7. On February 22, 1982, Aetna received notice that a claim had been filed by the Ransows against their insured, Pegurri, as the result of Pegurri’s shooting of R. Ransow, which occurred in Pegurri’s home. (Exhibit 4.)

8. Upon receipt of the Ransow v. Pegurri claim, on or about February 22, 1982, Aetna was aware that R. Ransow had undergone hospitalization and extensive surgery, suffered the loss of his spleen and visible scarring, and was claiming partial disability. (Exhibits 4 & 5.) Aetna was further aware that R. Ransow’s ad damnum, claim was for $400,000.00 and that E. Ransow’s ad damnum claim for loss of consortium was $50,000.00. (Exhibit 5.)

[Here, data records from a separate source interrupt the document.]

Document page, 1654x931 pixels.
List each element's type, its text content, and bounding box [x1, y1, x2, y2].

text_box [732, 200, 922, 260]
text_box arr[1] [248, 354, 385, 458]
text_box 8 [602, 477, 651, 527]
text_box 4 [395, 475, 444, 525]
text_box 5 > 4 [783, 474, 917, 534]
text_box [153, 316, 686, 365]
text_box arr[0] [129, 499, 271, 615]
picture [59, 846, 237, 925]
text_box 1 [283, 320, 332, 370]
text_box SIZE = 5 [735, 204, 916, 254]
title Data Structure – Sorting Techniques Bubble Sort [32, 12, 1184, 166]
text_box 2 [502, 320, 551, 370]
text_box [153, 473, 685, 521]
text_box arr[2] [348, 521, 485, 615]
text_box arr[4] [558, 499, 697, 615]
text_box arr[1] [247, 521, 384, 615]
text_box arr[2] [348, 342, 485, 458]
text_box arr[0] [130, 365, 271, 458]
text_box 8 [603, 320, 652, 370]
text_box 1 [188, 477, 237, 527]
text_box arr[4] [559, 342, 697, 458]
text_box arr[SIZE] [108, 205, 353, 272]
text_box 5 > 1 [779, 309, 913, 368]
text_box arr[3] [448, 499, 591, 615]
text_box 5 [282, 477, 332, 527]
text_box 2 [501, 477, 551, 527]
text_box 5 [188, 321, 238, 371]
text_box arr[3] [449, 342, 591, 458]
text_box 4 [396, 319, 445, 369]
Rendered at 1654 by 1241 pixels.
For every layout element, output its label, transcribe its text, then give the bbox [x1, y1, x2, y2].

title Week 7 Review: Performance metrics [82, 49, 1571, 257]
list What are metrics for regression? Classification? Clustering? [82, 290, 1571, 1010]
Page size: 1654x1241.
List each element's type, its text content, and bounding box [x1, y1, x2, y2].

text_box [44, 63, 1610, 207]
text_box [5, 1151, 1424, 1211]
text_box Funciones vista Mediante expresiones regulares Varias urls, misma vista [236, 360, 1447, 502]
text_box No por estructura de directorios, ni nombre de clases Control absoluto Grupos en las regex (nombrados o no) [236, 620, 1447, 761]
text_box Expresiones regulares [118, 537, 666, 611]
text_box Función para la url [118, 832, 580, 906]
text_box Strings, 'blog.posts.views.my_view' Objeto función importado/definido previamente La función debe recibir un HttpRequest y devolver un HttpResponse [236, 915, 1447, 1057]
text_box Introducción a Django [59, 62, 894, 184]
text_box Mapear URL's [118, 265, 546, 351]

9. J. Walter Darling (“Darling”), the Ransows’ first attorney, filed the original complaint against Pegurri.

10. Aetna retained attorney Vincent P. Cahalane (“Cahalane”) of Sullivan, Cahalane and Doherty in Brockton, Massachusetts, to represent their insured, Pegurri, on the tort claim. (Exhibit 6.)

11. Aetna’s Brockton office handled the Ransow v. Pegurri claim. Claims were reviewed and administered through a hierarchical review structure. At the top of this claims-handling hierarchy were persons with the title of Claim Manager. The Claim Managers were the direct supervisors of the Assistant Claim Managers, who were the direct supervisors of Claim Unit Managers (a.k.a. Superintendents), who in turn were the direct supervisors of Claim Supervisors, who in turn supervised Claim Representatives. At regular intervals claims were reviewed and approved by supervisors.

12. On March 17, 1982, claim representative Donna Blakely (“Blakely”) dictated a “first regular report” on the claim, noting that the reserve on the Ransows’ claim was set at $20,000. This report documents Blakely’s knowledge that R. Ransow was shot in the stomach and was “admitted to Norwood Hospital on the date of the incident and released a few weeks later.” The report further indicates that Blakely had not yet received the doctor’s reports nor medical bills for her file. (Exhibit 5.)